YOUR TASKS →
a - Answer from the derivation below, one line each:
(i) What is the partition function for a single particle?
(ii) In terms of the site occupations, how is n defined?
(iii) What value does ⟨n⟩ approach as ε goes to infinity?
b - Decide whether each statement agrees with the derivation below. Answer yes or no, and quote the words of the derivation that settle it.
(i) The particles interact with each other.
(ii) As ε goes to 0, ⟨n⟩ goes to 0.
(iii) The variance of n equals four times the variance of E divided by ε².

===== QUOTED TEXT

The interaction is described by the following interaction Hamiltonian:
\begin{align}
\mathcal{H}_{\text{int}}=-\frac{\varepsilon }{2}N_1+\frac{\varepsilon }{2}N_2=-\frac{\varepsilon}{2}n\, .
\end{align}
Here $N_1,\,N_2$ are the occupation of the first and second sites and $n=N_1-N_2=2N_1-N$ is the occupation difference.
\item
There are a few different ways to find $\langle n \rangle$. Let us calculate the partition function for 1 particle:
\begin{align}
Z_{1}=2\cosh{\frac{\beta\varepsilon}{2}}\, .
\end{align}
The indistinguishable particles don't interact with each other, so we have
\begin{align}
Z=\frac{1}{N!}\Paren{2\cosh{\frac{\beta\varepsilon}{2}}}^N\, ,
\end{align}
which is the partition function for N particles. The simplest way of calculating $\langle n \rangle$ is by noticing that $\langle n \rangle=2\frac{\langle E\rangle}{-\varepsilon}$, so
\begin{align}
\langle n \rangle=\frac {2}{\varepsilon} \frac{\partial \ln Z}{\partial \beta}=N\frac{\sinh{\frac{\beta\varepsilon}{2}}}{\cosh{\frac{\beta\varepsilon}{2}}}=N\tanh{\frac{\beta\varepsilon}{2}}\, .
\end{align}
Notice that in the limit $\varepsilon\to0$ we have $\langle n \rangle\to0$ and in the limit $\varepsilon\to\infty$ we have $\langle n \rangle\to N$, as expected. \\
In the same way we say that $\mathrm{Var}\Paren{n}=4\mathrm{Var}\Paren{E}/\varepsilon^2$, so
\begin{align}
\mathrm{Var}\Paren{n}=\frac{4}{\varepsilon^2}\mathrm{Var}\Paren{E}=-\frac{4}{\varepsilon^2}\frac{\partial E}{\partial \beta}=-\frac{4}{\varepsilon^2}\frac{\partial}{\partial \beta}\Paren{-N\frac{\varepsilon}{2}\tanh{\frac{\beta\varepsilon}{2}}}=\frac{N}{\cosh^2{\frac{\beta\varepsilon}{2}}}\, .

==========
===== RECORDED INFORMATION

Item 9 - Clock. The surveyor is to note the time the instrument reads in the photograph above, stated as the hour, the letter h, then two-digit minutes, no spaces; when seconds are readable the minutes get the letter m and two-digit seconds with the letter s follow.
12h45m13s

==========
===== RECORDED INFORMATION

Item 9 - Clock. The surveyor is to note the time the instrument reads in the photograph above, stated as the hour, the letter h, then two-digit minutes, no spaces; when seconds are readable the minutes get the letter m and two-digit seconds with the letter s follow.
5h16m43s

==========
===== RECORDED INFORMATION

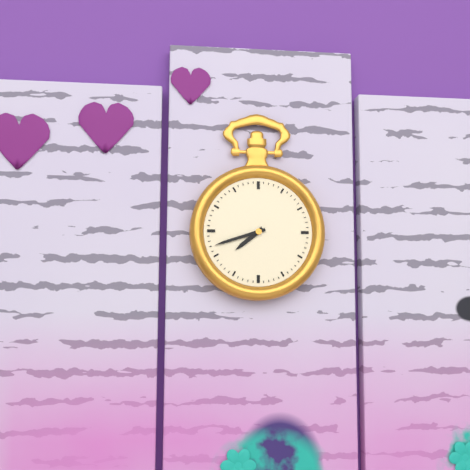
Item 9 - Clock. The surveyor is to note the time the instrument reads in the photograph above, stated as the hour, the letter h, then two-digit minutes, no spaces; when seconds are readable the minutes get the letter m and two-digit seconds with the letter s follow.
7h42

==========

ANSWERS IN ORDER →
a -
(i) Z₁ = 2 cosh(βε/2)
(ii) n = N₁ − N₂, the occupation of the first site minus that of the second (also written 2N₁ − N)
(iii) N

b -
(i) No: "The indistinguishable particles don't interact with each other"
(ii) Yes: "in the limit $\varepsilon\to0$ we have $\langle n \rangle\to0$"
(iii) Yes: "$\mathrm{Var}\Paren{n}=4\mathrm{Var}\Paren{E}/\varepsilon^2$"